Guess not. “I would but we already put your name in the press releases. Loo
k, the PR department even sent a photographer to document the mortal getting the Greek god as a slave for a day.” Chris pulled the teenager into her line of vision. “Benny Duarte, this is our sweepstakes winner, Miss Sydney Richardson.”
“Hi,” the intern sputtered.
“Hi. Still not interested.”
Then she yawned at him. Again. Sure, she covered her mouth and excused herself but really?
“You’re going to be in magazines as a woman who bossed around Zeus. Maybe even be on television,” Chris bribed.
“I don’t have time to be on television. I’m busy.”
“Sydney—may I call you Sydney? I know the arrangements got messed up, but we can’t cancel the publicity arrangements. It wouldn’t be fair.”
“Not fair to whom? Life’s not fair. Shit happens,” Sydney countered.
“Wear a hat,” Chris finished.
“Exactly.” She looked rather impressed that he knew the expression. Then she opened the door a little wider.

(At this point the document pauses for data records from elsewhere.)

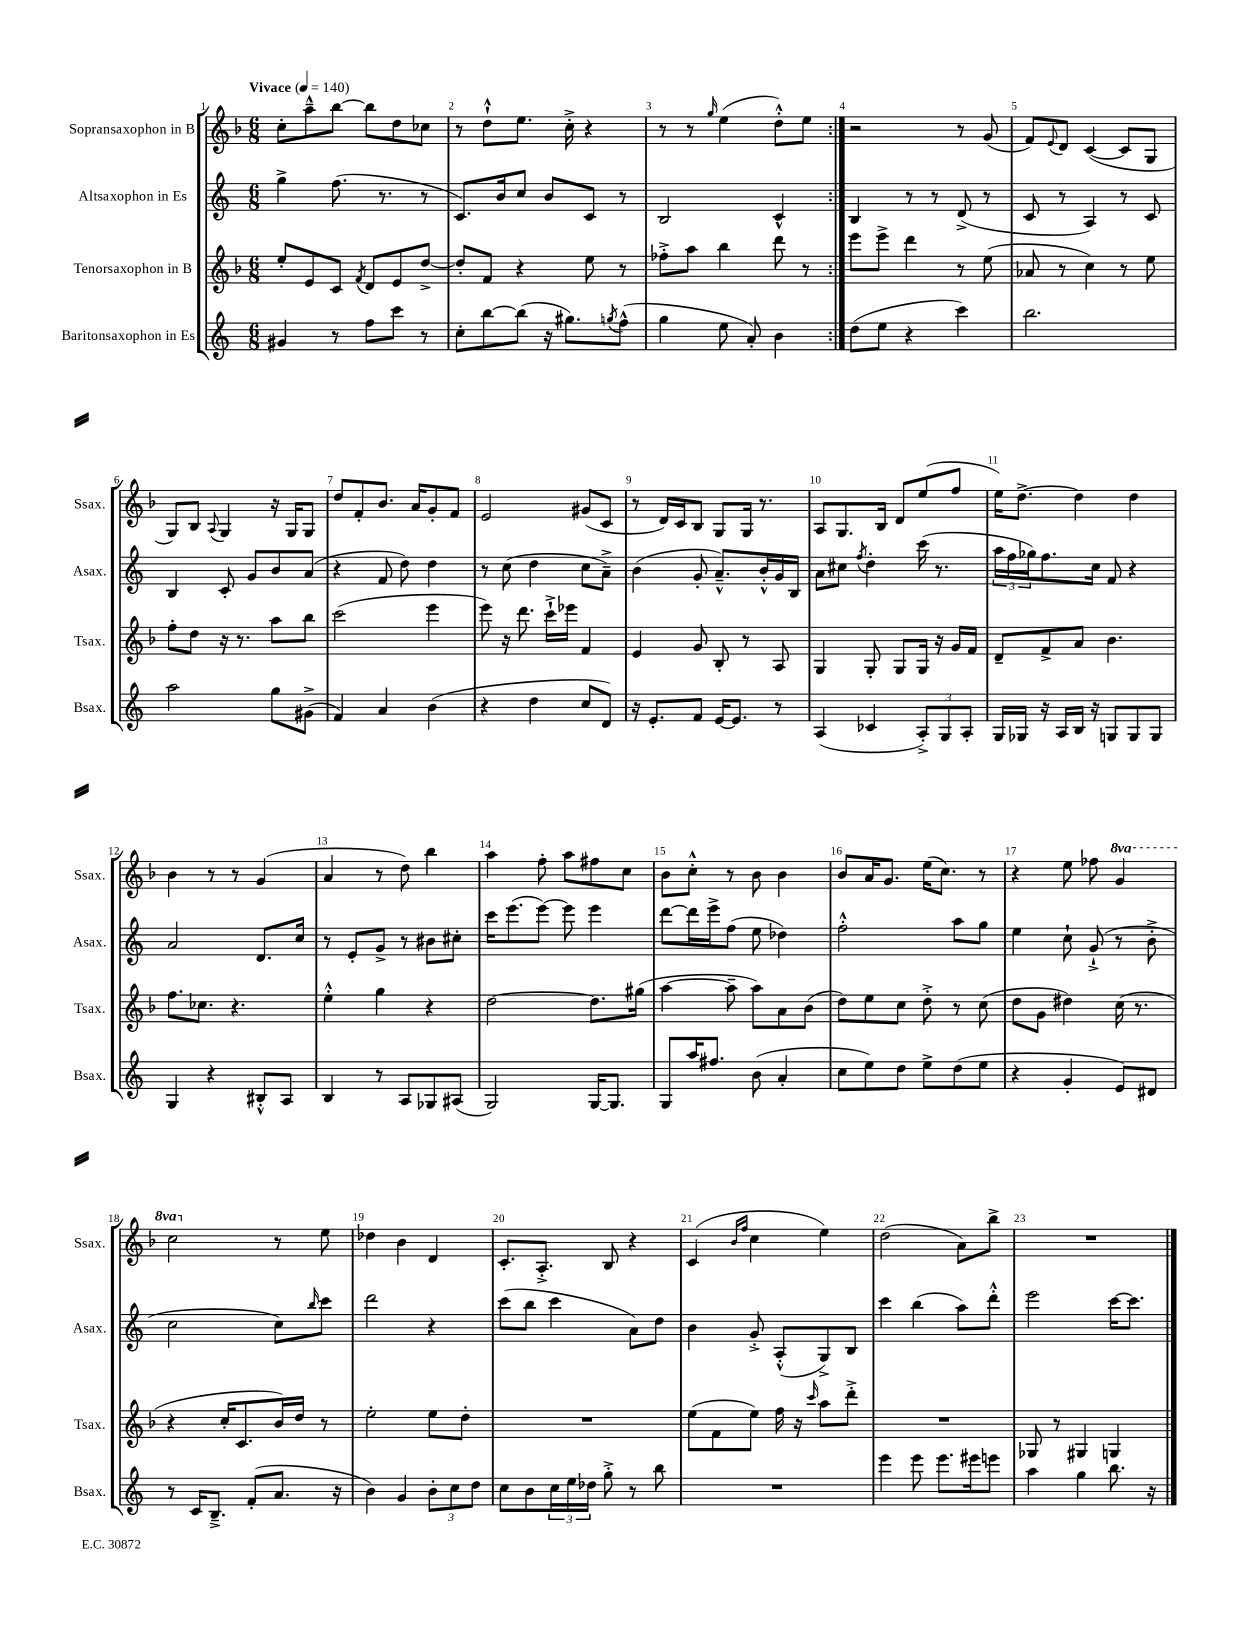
<<
\new StaffGroup <<
\new Staff = "s0" \with { instrumentName = "Sopransaxophon in B" shortInstrumentName = "Ssax." } {
    \clef treble \key f \major \numericTimeSignature \time 6/8 \set Staff.ottavationMarkups = #ottavation-simple-ordinals \tempo "Vivace" 4 = 140
    \repeat volta 2 { c''8-. a''8---^ bes''8~ bes''8 d''8 ces''8 |
    r8 d''8-!-^ e''8. c''16-.-> r4 |
    r8 r8 \grace { g''16 } e''4( d''8-.-^) e''8 | }
    r2 r8 g'8( |
    f'8) \appoggiatura { e'8 } d'8 c'4~( c'8 g8 |
    g8) bes8 \appoggiatura { a8 } g4 r16 g16 g8 |
    d''8 f'8-. bes'8. a'16 g'8-. f'8 |
    e'2 gis'8( c'8 |
    r8 d'16) c'16 bes8 g8 g16 r8. |
    a8 g8. bes16 d'8 e''8( f''8 |
    e''16) d''8.~-> d''4 d''4 |
    bes'4 r8 r8 g'4( |
    a'4 r8 d''8) bes''4 |
    a''4 f''8-. a''8 fis''8 c''8 |
    bes'8 c''8-.-^ r8 bes'8 bes'4 |
    bes'8 a'16 g'8. e''16( c''8.) r8 |
    r4 e''8 fes''8 \ottava #1 g''4 |
    c'''2 \ottava #0 r8 e''8 |
    des''4 bes'4 d'4 |
    c'8.-. a8.-.-> bes8 r4 |
    c'4( \grace { bes'16 f''16 } c''4 e''4) |
    d''2( a'8) bes''8-> |
    R2. \bar "|." |
}
\new Staff = "s1" \with { instrumentName = "Altsaxophon in Es" shortInstrumentName = "Asax." } {
    \clef treble \key c \major \numericTimeSignature \time 6/8
    \repeat volta 2 { g''4-> f''8.( r8. r8 |
    c'8.) b'16 c''8 b'8 c'8 r8 |
    b2 c'4-^ | }
    b4 r8 r8 d'8->( r8 |
    c'8 r8 a4) r8 c'8 |
    b4 c'8-. g'8 b'8 a'8( |
    r4 f'8 d''8) d''4 |
    r8 c''8( d''4 c''8 a'8--->) |
    b'4( g'8-. a'8.---^) b'16-.-^ g'16 b16 |
    a'8 cis''8 \acciaccatura { f''8 } d''4-. c'''16( r8. |
    \tuplet 3/2 { a''16 f''16 ges''16) } f''8. c''16 f'8 r4 |
    a'2 d'8. c''16 |
    r8 e'8-. g'8-> r8 bis'8 cis''8-. |
    c'''16 e'''8.( e'''8~) e'''8 e'''4 |
    d'''8~ d'''16 e'''16-> f''8( e''8 des''4) |
    f''2-.-^ a''8 g''8 |
    e''4 c''8-! g'8-!->( r8 b'8-.-> |
    c''2 c''8) \grace { b''16 } c'''8 |
    d'''2 r4 |
    c'''8( b''8 c'''4 a'8) d''8 |
    b'4 g'8-.-> a8-.-^( g8->) b8 |
    c'''4 b''4( a''8) d'''8-.-^ |
    e'''2 c'''16~ c'''8. \bar "|." |
}
\new Staff = "s2" \with { instrumentName = "Tenorsaxophon in B" shortInstrumentName = "Tsax." } {
    \clef treble \key f \major \numericTimeSignature \time 6/8
    \repeat volta 2 { e''8-. e'8 c'8 \acciaccatura { f'8 } d'8 e'8 d''8~-> |
    d''8-. f'8 r4 e''8 r8 |
    fes''8-.-> a''8 bes''4 d'''8 r8 | }
    e'''8 e'''8-> d'''4 r8 e''8( |
    aes'8 r8 c''4) r8 e''8 |
    f''8-. d''8 r16 r8. a''8 bes''8 |
    c'''2( e'''4 |
    e'''8) r16 d'''8. c'''16-!-> ees'''16 f'4 |
    e'4 g'8 bes8-. r8 a8 |
    g4 g8-. g8 g16 r16 g'16 f'16 |
    d'8-- f'8-> a'8 bes'4. |
    f''8. ces''8. r4. |
    e''4-.-^ g''4 r4 |
    d''2~ d''8. gis''16( |
    a''4~ a''8-- a''8) a'8 bes'8( |
    d''8) e''8 c''8 d''8-.-> r8 c''8( |
    d''8 g'8 dis''4) c''16( r8. |
    r4 c''16-. c'8. bes'16) d''16 r8 |
    e''2-. e''8 d''8-. |
    R2. |
    e''8( f'8 e''8) f''16 r16 \grace { c'''16 } a''8 d'''8-.-> |
    R2. |
    ges8 r8 gis4 g4 \bar "|." |
}
\new Staff = "s3" \with { instrumentName = "Baritonsaxophon in Es" shortInstrumentName = "Bsax." } {
    \clef treble \key c \major \numericTimeSignature \time 6/8
    \repeat volta 2 { gis'4 r8 f''8 c'''8 r8 |
    c''8-. b''8~ b''8( r16 gis''8.) \acciaccatura { g''8 } f''8-^( |
    g''4 e''8 a'8-.) b'4 | }
    d''8( e''8 r4 c'''4) |
    b''2. |
    a''2 g''8 gis'8->( |
    f'4) a'4 b'4( |
    r4 d''4 c''8 d'8) |
    r16 e'8.-. f'8 e'16~ e'8. r8 |
    a4( ces'4 \tuplet 3/2 { a8-.->) g8 a8-. } |
    g16 ges16 r16 a16 b16 r16 g8 g8 g8 |
    g4 r4 bis8-.-^ a8 |
    b4 r8 a8 ges8 ais8( |
    g2) g16~ g8. |
    g8 a''16 fis''8. b'8( a'4-. |
    c''8 e''8) d''8 e''8-> d''8( e''8 |
    r4 g'4-. e'8) dis'8 |
    r8 c'16 b8.---> f'8-.( a'8. r16 |
    b'4) g'4 \tuplet 3/2 { b'8-. c''8 d''8 } |
    c''8 b'8 \tuplet 3/2 { c''16 e''16 des''16 } g''8-.-> r8 b''8 |
    R2. |
    e'''4 e'''8 e'''8. eis'''16 e'''8 |
    a''4 g''4 b''8. r16 \bar "|." |
}
>>
>>
\layout { \context { \Score \override BarNumber.break-visibility = ##(#f #t #t) barNumberVisibility = #all-bar-numbers-visible } }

He’d take that as a good sign. “You said you don’t have time for this today. I’m literally here to offer you a hand. Two of them.” He held out both hands. “Maybe we can help each other out. Seriously, as long as it’s not illegal, I’ll do it if you let Benny take some photos. A couple of jobs and I’ll be out of your hair, I promise.” Technically, he was supposed to hang around until sunset, but a couple of hours should be enough to convince the High Note people. Chris couldn’t believe he was pleading for the chance to do scut work. The things he did for a role. Please, miss, let me take out your trash or wash your car…
“I have a bus pass. I don’t have time to go buy enough tickets to shuttle you around the city all day.”
“I have a car.”
That stopped her in mid-excuse. Her eyes opened wider at his vehicular pronouncement. He started to think he had her. Then a look so mercenary crossed her face that he took a step back. Maybe he didn’t want her after all. She was scarier than Layla Andrews, his television wife, when she was having a bad hair day, and there was little scarier than that pint-sized Filipino actress on a bad hair day. Sydney wasn’t having a great hair day herself by the looks of it, but her tousled bed head look was definitely doing it for him.